* [Задание 1]
Ответьте на вопросы по тексту о пропорциях и крышах домов:
(а) Какую форму крыши текст называет самой приятной при прочих равных условиях?
(б) Чем объясняется мрачный эффект домов с плоской крышей в окрестностях Нью-Йорка?
(в) Какую еще одну отличную черту старых фермерских домов Новой Англии называет текст?

* [Отрывок текста]
——
Мы много слышим о важности пропорций, но главный момент обычно в том, чтобы дом не был слишком высоким. Это самая универсальная трудность, особенно в небольших домах, где площадь уменьшена, а высота этажей — нет. В этом отношении старые фермерские дома имели большое преимущество, и это главный элемент их хорошего эффекта, чему способствует высота крыши; ибо высокая крыша часто делает здание более низким, чем оно казалось бы с низкой крышей или вовсе без нее. Мрачный эффект домов с плоской крышей в окрестностях Нью-Йорка отчасти объясняется неразбавленной высотой, а отчасти незаконченным или усеченным видом вещи без верха. Нью-йоркская мода дает, без сомнения, больше всего за свои деньги; но эффект настолько оскорбителен, что я думаю, это оправдывает нас в том, чтобы один раз нарушить канон мистера Гарбетта и пожертвовать эффективностью ради вкуса.
Самая приятная форма крыши, при прочих равных условиях, — пирамидальная или вальмовая, наклоненная со всех сторон к центру. Недостаток в том, что если ее приходится прорезать окнами, их линии будут торчать из крыши, так что, если смотреть снизу, они будут резко отделены от общей массы. Хороший вкус старых строителей заставлял их избегать установки слуховых окон (по крайней мере, спереди) на крышах с одним скатом; окна были во фронтонах, вынесенные для этой цели; или если слуховые окна были необходимы, они делали мансардную или двускатную крышу, в которой окна менее отделены. Еще одна отличная черта старых фермерских домов Новой Англии — длинный скат крыши сзади и, в целом, привычка покрывать крышей крыльца, слуховые окна, сараи и другие выступы, продолжая над ними основную крышу, с большой выгодой для широты и солидности эффекта.
——
* [Данные для упражнения]
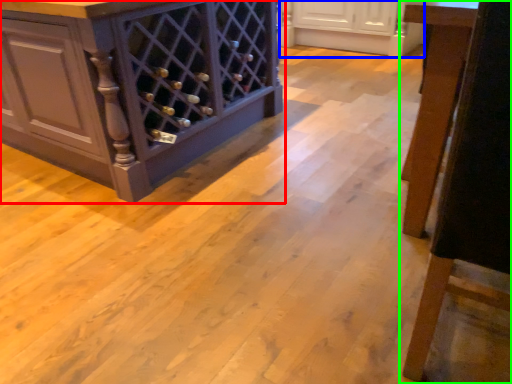
Question: Which is farther away from cabinetry (highlighted by a red box)? cabinetry (highlighted by a blue box) or furniture (highlighted by a green box)?

Choices:
 (A) cabinetry
 (B) furniture

Answer: (A)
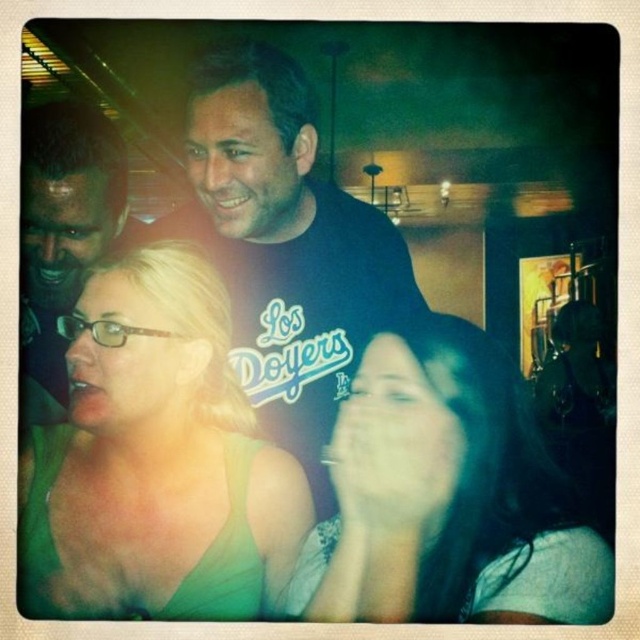
Which is in front, point (428, 404) or point (36, 349)?

Point (428, 404) is more forward.

Where is `smooth skin face at center`? This screenshot has height=640, width=640. smooth skin face at center is located at coordinates (445, 496).

Between point (480, 429) and point (35, 227), which one is positioned behind?

The point (35, 227) is more distant.

The image size is (640, 640). What are the coordinates of `smooth skin face at center` in the screenshot? It's located at (445, 496).

Measure the distance from green fabric top at center to matte black shirt at upper left.

green fabric top at center and matte black shirt at upper left are 10.39 inches apart from each other.

Between green fabric top at center and matte black shirt at upper left, which one appears on the left side from the viewer's perspective?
——
* [Задание 2] Перепишите без изменений строки записей, начиная со строки, содержащей «The image size», и до конца записей включительно.

* [Решение задания 1]
(а) Пирамидальную, или вальмовую, крышу, наклоненную со всех сторон к центру.
(б) Отчасти неразбавленной высотой, а отчасти незаконченным или усеченным видом вещи без верха.
(в) Длинный скат крыши сзади и вообще привычку покрывать крышей крыльца, слуховые окна, сараи и другие выступы, продолжая над ними основную крышу.

* [Решение задания 2]
The image size is (640, 640). What are the coordinates of `smooth skin face at center` in the screenshot? It's located at (445, 496).

Measure the distance from green fabric top at center to matte black shirt at upper left.

green fabric top at center and matte black shirt at upper left are 10.39 inches apart from each other.

Between green fabric top at center and matte black shirt at upper left, which one appears on the left side from the viewer's perspective?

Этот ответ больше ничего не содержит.